Unhappy Father's Day
Monday, June 18, 2012
Louis de Bernières: it'll be an unhappy Father's Day for some - Telegraph.
There was a moving article by auther Louis de Bernieres in The Telegraph for Fathers' Day yesterday. He condemns as "the biggest social scandal of our time" the way the family courts treat fathers and "the cruelty to which they and their children are routinely subjected." If it were not for the fact that a friend of mine is going through a divorce at present, I would have dismissed it as hyperbole. Sadly, it is soberly factual.
There seems to be a mad "women's studies" presumption in our modern system of family justice that women are all victims and all men aggressors. That mothers are saints and fathers sinners. That's not so surprising once you realise that social workers matter far more in the process now than judges. If you are unfortunate enough to go through a divorce, you will be lucky to see the same judge twice. As they dip in and out to suit court schedules they have to rely heavily on the social worker's reports rather than their own wisdom and judgement of the case and the parties. The results are really quite horrifying.
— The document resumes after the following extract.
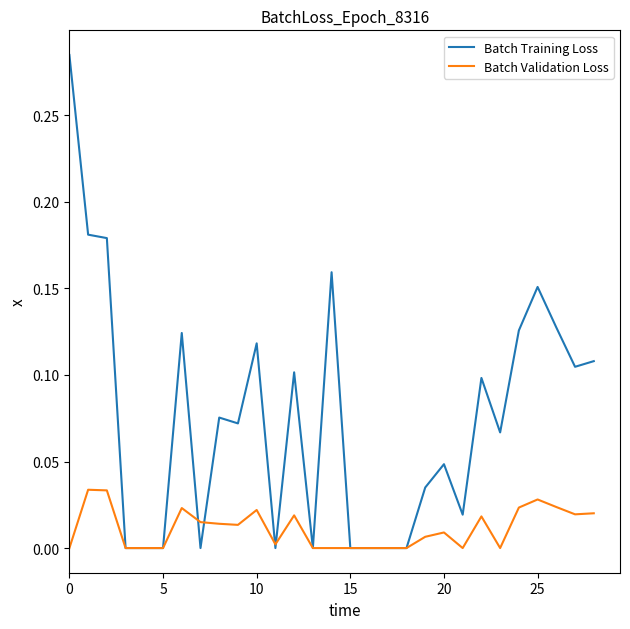

Which series has the largest range (max minus min)?

Batch Training Loss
de Bernieres puts his finger on the root of this injustice when he writes;
Mr Cameron, I condemn feckless fathers as strongly as you do, but you appear unaware that by far the majority of relationships involving children are dissolved by mothers. A statistic I have read recently stated that it is 83 per cent. I look forward to your article next Mother’s Day.
And why would that be? Perhaps because women are so advantaged by the system that they do not face the consequences of their actions? They don't have to consider, as men do, that if they break up the marriage, they will almost certainly lose their children. They don't have to consider the financial consequences either, as those are mostly visited on the father. Nor do they suffer any opprobrium for depriving their children of the now much undervalued benefit of a father.
Justice can only be done at the individual level, case by sad case. The full spectrum of good and evil can be found in both sexes as it can in all classes, races and social groups. Whenever "social justice" - i.e. justice at the collective level based on assumptions as to the relative merits of groups - is attempted, it results in far worse ills than those it seeks to cure.
Have a thought for the lost fathers of Britain at their work today, saddened by bitter thoughts of how their Father's Day should have been.